* _Records from a collection_
********
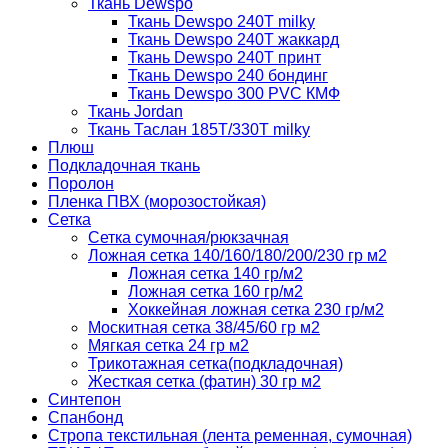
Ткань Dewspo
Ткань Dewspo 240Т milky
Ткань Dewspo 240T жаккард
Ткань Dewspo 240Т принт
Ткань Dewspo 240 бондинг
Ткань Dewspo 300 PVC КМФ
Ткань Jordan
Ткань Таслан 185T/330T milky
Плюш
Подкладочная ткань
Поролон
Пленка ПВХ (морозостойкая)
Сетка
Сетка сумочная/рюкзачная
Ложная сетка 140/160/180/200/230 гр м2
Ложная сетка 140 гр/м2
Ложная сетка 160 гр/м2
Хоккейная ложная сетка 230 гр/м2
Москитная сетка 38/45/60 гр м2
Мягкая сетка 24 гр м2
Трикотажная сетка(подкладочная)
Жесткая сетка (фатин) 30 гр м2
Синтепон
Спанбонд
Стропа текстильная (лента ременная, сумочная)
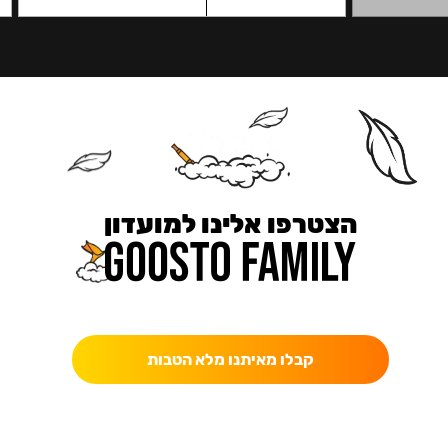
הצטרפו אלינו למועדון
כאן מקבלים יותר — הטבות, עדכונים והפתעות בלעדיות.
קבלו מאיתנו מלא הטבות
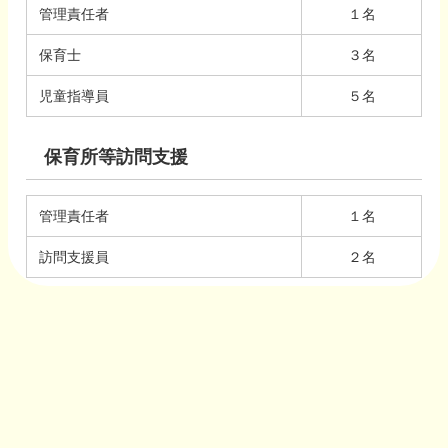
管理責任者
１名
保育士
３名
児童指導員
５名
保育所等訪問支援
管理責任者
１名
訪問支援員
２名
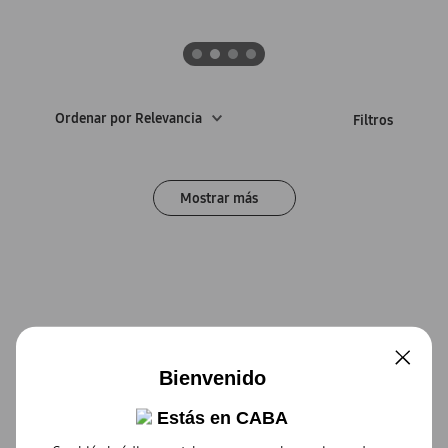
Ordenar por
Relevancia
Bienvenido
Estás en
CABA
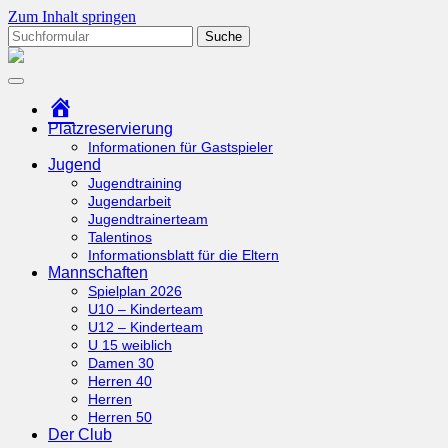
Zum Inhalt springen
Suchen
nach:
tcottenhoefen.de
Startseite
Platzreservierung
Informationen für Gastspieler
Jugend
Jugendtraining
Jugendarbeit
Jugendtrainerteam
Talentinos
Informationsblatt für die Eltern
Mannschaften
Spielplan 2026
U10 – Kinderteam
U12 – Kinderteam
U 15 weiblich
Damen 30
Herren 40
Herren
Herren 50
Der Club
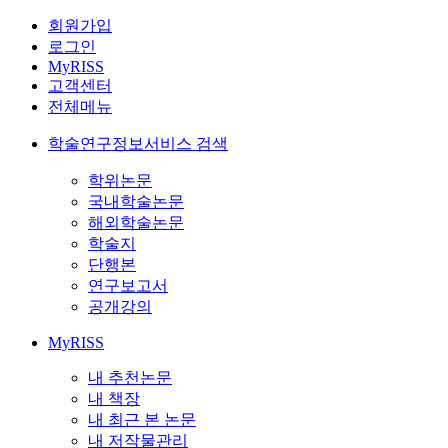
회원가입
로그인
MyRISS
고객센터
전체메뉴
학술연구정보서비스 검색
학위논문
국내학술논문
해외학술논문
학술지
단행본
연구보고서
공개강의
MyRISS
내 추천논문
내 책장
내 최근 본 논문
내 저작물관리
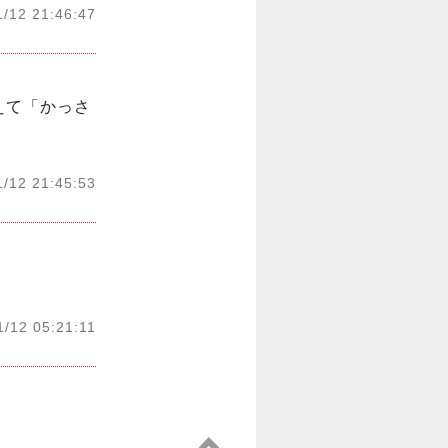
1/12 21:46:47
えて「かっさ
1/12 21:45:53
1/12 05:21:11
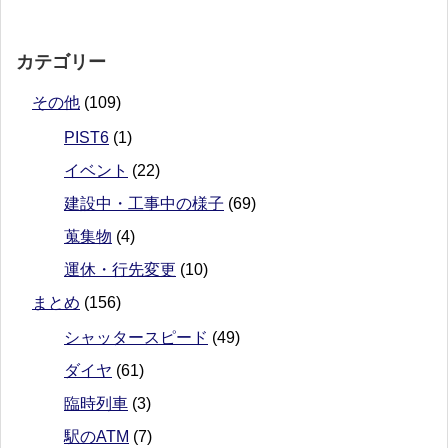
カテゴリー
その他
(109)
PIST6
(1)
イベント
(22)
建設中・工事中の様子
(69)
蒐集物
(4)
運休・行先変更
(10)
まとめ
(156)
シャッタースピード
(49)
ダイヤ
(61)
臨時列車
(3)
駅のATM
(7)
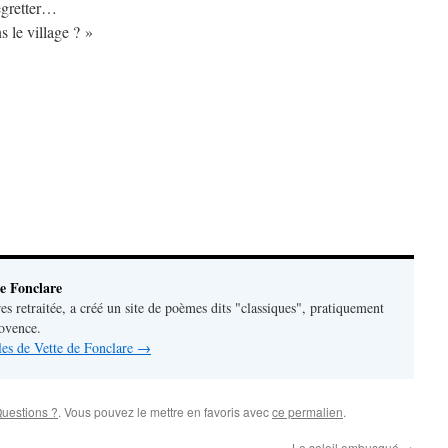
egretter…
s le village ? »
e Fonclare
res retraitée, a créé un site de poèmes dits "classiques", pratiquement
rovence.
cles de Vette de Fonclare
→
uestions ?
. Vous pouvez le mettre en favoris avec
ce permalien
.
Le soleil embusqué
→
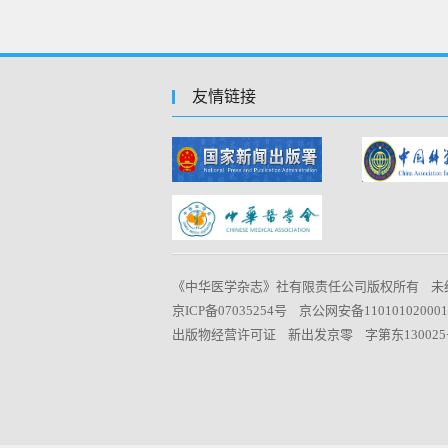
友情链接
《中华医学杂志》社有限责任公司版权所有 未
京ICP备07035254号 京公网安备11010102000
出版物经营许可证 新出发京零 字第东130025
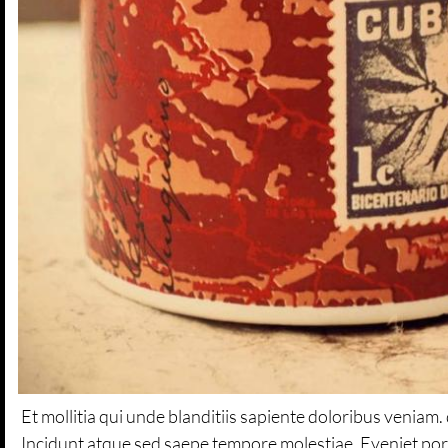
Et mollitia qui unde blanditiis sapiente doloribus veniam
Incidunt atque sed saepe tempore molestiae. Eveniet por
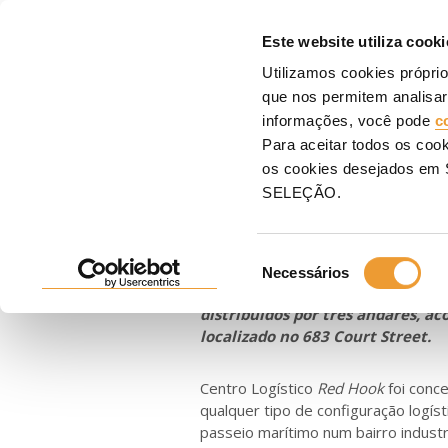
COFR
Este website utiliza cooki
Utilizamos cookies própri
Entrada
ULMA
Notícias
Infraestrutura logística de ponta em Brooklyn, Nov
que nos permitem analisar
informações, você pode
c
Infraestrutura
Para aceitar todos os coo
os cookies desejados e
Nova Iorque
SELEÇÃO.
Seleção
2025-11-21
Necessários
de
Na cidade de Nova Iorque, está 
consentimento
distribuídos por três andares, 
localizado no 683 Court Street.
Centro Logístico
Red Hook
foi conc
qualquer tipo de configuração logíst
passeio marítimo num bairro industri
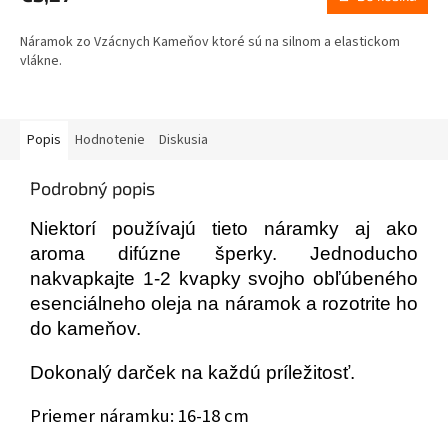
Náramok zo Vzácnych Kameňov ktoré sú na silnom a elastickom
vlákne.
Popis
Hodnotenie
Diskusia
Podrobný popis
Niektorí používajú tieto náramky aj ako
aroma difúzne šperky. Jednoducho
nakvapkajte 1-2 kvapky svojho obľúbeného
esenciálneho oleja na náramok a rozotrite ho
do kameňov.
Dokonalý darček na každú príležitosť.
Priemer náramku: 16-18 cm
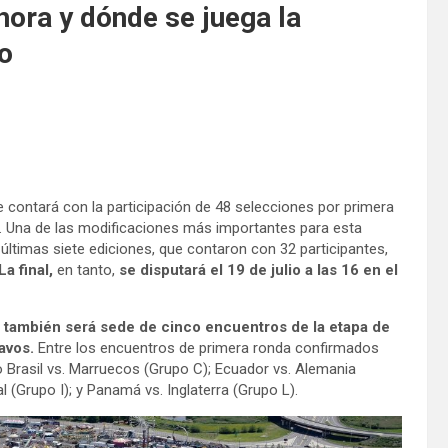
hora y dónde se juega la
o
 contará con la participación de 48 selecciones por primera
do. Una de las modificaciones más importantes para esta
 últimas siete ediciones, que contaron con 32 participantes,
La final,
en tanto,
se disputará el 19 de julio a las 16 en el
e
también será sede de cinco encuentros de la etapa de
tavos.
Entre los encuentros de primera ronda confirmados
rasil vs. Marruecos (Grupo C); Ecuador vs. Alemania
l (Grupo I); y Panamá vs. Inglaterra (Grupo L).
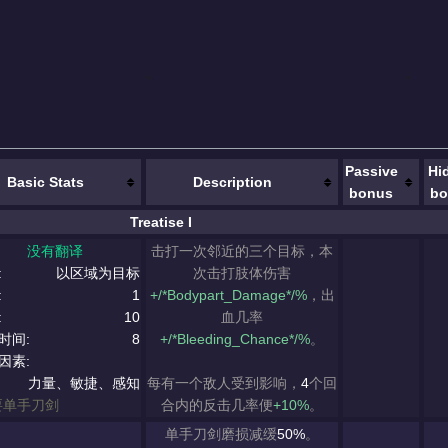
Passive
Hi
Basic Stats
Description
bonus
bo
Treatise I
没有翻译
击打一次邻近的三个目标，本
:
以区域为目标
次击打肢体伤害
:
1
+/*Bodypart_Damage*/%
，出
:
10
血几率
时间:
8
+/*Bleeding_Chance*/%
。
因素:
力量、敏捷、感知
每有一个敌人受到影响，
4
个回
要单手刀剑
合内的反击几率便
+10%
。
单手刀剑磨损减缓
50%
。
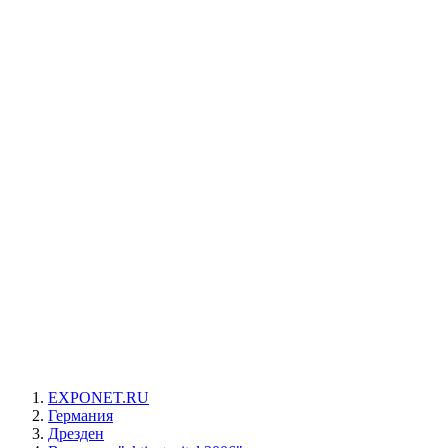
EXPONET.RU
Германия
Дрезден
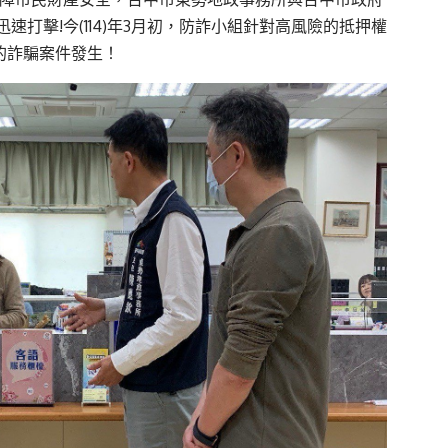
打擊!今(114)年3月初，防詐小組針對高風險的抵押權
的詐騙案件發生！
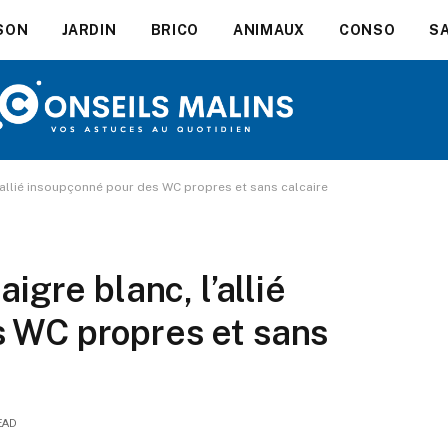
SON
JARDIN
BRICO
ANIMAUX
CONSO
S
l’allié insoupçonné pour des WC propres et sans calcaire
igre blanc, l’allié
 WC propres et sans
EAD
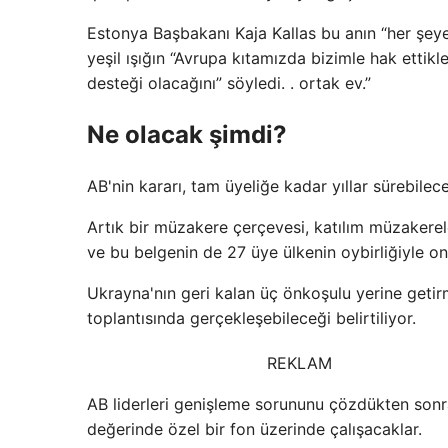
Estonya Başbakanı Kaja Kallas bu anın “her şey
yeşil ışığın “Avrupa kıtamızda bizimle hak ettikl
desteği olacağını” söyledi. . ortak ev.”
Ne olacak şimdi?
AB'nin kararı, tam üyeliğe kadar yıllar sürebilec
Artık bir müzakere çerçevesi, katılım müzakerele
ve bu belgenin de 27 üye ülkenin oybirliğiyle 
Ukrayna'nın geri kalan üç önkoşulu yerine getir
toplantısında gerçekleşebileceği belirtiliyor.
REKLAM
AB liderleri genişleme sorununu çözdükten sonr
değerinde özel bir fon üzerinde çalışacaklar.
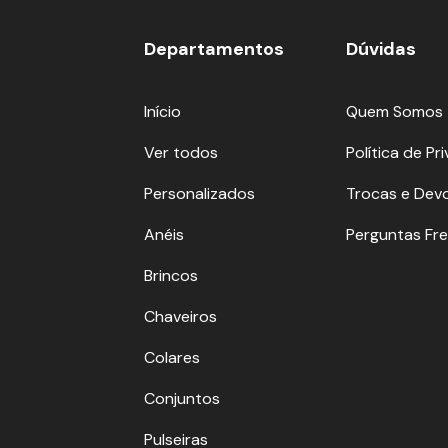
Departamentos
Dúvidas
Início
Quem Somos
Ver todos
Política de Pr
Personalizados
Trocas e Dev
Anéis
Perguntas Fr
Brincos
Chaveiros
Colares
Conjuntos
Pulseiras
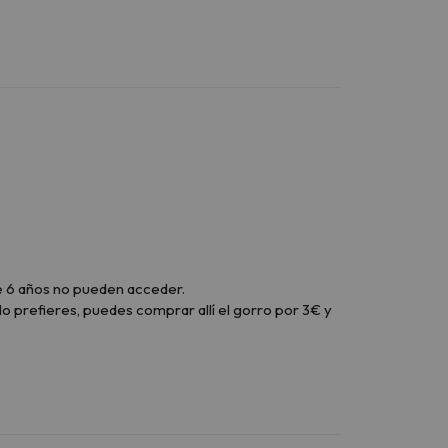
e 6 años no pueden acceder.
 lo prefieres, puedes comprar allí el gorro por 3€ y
********
* _Required action_
Quote the text of every item above word for word and line for line. Leave the picture markers out of your answer.

* _Response to the task_
Ткань Dewspo
Ткань Dewspo 240Т milky
Ткань Dewspo 240T жаккард
Ткань Dewspo 240Т принт
Ткань Dewspo 240 бондинг
Ткань Dewspo 300 PVC КМФ
Ткань Jordan
Ткань Таслан 185T/330T milky
Плюш
Подкладочная ткань
Поролон
Пленка ПВХ (морозостойкая)
Сетка
Сетка сумочная/рюкзачная
Ложная сетка 140/160/180/200/230 гр м2
Ложная сетка 140 гр/м2
Ложная сетка 160 гр/м2
Хоккейная ложная сетка 230 гр/м2
Москитная сетка 38/45/60 гр м2
Мягкая сетка 24 гр м2
Трикотажная сетка(подкладочная)
Жесткая сетка (фатин) 30 гр м2
Синтепон
Спанбонд
Стропа текстильная (лента ременная, сумочная)
הצטרפו אלינו למועדון
כאן מקבלים יותר — הטבות, עדכונים והפתעות בלעדיות.
קבלו מאיתנו מלא הטבות
管理責任者
１名
保育士
３名
児童指導員
５名
保育所等訪問支援
管理責任者
１名
訪問支援員
２名
Ordenar por
Relevancia
Bienvenido
Estás en
CABA
Zum Inhalt springen
Suchen
nach:
tcottenhoefen.de
Startseite
Platzreservierung
Informationen für Gastspieler
Jugend
Jugendtraining
Jugendarbeit
Jugendtrainerteam
Talentinos
Informationsblatt für die Eltern
Mannschaften
Spielplan 2026
U10 – Kinderteam
U12 – Kinderteam
U 15 weiblich
Damen 30
Herren 40
Herren
Herren 50
Der Club
회원가입
로그인
MyRISS
고객센터
전체메뉴
학술연구정보서비스 검색
학위논문
국내학술논문
해외학술논문
학술지
단행본
연구보고서
공개강의
MyRISS
내 추천논문
내 책장
내 최근 본 논문
내 저작물관리
1/12 21:46:47
えて「かっさ
1/12 21:45:53
1/12 05:21:11
カテゴリー
その他
(109)
PIST6
(1)
イベント
(22)
建設中・工事中の様子
(69)
蒐集物
(4)
運休・行先変更
(10)
まとめ
(156)
シャッタースピード
(49)
ダイヤ
(61)
臨時列車
(3)
駅のATM
(7)
egretter…
s le village ? »
e Fonclare
res retraitée, a créé un site de poèmes dits "classiques", pratiquement
rovence.
cles de Vette de Fonclare
→
uestions ?
. Vous pouvez le mettre en favoris avec
ce permalien
.
Le soleil embusqué
→
友情链接
《中华医学杂志》社有限责任公司版权所有 未
京ICP备07035254号 京公网安备11010102000
出版物经营许可证 新出发京零 字第东130025
Et mollitia qui unde blanditiis sapiente doloribus veniam
Incidunt atque sed saepe tempore molestiae. Eveniet por
COFR
Este website utiliza cooki
Utilizamos cookies própri
Entrada
ULMA
Notícias
Infraestrutura logística de ponta em Brooklyn, Nov
que nos permitem analisar
informações, você pode
c
Infraestrutura
Para aceitar todos os coo
os cookies desejados e
Nova Iorque
SELEÇÃO.
Seleção
2025-11-21
Necessários
de
Na cidade de Nova Iorque, está 
consentimento
distribuídos por três andares, 
localizado no 683 Court Street.
Centro Logístico
Red Hook
foi conc
qualquer tipo de configuração logíst
passeio marítimo num bairro industri
Náramok zo Vzácnych Kameňov ktoré sú na silnom a elastickom
vlákne.
Popis
Hodnotenie
Diskusia
Podrobný popis
Niektorí používajú tieto náramky aj ako
aroma difúzne šperky. Jednoducho
nakvapkajte 1-2 kvapky svojho obľúbeného
esenciálneho oleja na náramok a rozotrite ho
do kameňov.
Dokonalý darček na každú príležitosť.
Priemer náramku: 16-18 cm
hora y dónde se juega la
o
 contará con la participación de 48 selecciones por primera
do. Una de las modificaciones más importantes para esta
 últimas siete ediciones, que contaron con 32 participantes,
La final,
en tanto,
se disputará el 19 de julio a las 16 en el
e
también será sede de cinco encuentros de la etapa de
tavos.
Entre los encuentros de primera ronda confirmados
rasil vs. Marruecos (Grupo C); Ecuador vs. Alemania
l (Grupo I); y Panamá vs. Inglaterra (Grupo L).
Passive
Hi
Basic Stats
Description
bonus
bo
Treatise I
没有翻译
击打一次邻近的三个目标，本
:
以区域为目标
次击打肢体伤害
:
1
+/*Bodypart_Damage*/%
，出
:
10
血几率
时间:
8
+/*Bleeding_Chance*/%
。
因素:
力量、敏捷、感知
每有一个敌人受到影响，
4
个回
要单手刀剑
合内的反击几率便
+10%
。
单手刀剑磨损减缓
50%
。
EXPONET.RU
Германия
Дрезден
打擊!今(114)年3月初，防詐小組針對高風險的抵押權
的詐騙案件發生！
SON
JARDIN
BRICO
ANIMAUX
CONSO
S
l’allié insoupçonné pour des WC propres et sans calcaire
igre blanc, l’allié
 WC propres et sans
EAD
Estonya Başbakanı Kaja Kallas bu anın “her şey
yeşil ışığın “Avrupa kıtamızda bizimle hak ettikl
desteği olacağını” söyledi. . ortak ev.”
Ne olacak şimdi?
AB'nin kararı, tam üyeliğe kadar yıllar sürebilec
Artık bir müzakere çerçevesi, katılım müzakerele
ve bu belgenin de 27 üye ülkenin oybirliğiyle 
Ukrayna'nın geri kalan üç önkoşulu yerine getir
toplantısında gerçekleşebileceği belirtiliyor.
REKLAM
AB liderleri genişleme sorununu çözdükten sonr
değerinde özel bir fon üzerinde çalışacaklar.
Departamentos
Dúvidas
Início
Quem Somos
Ver todos
Política de Pr
Personalizados
Trocas e Dev
Anéis
Perguntas Fr
Brincos
Chaveiros
Colares
Conjuntos
Pulseiras
e 6 años no pueden acceder.
 lo prefieres, puedes comprar allí el gorro por 3€ y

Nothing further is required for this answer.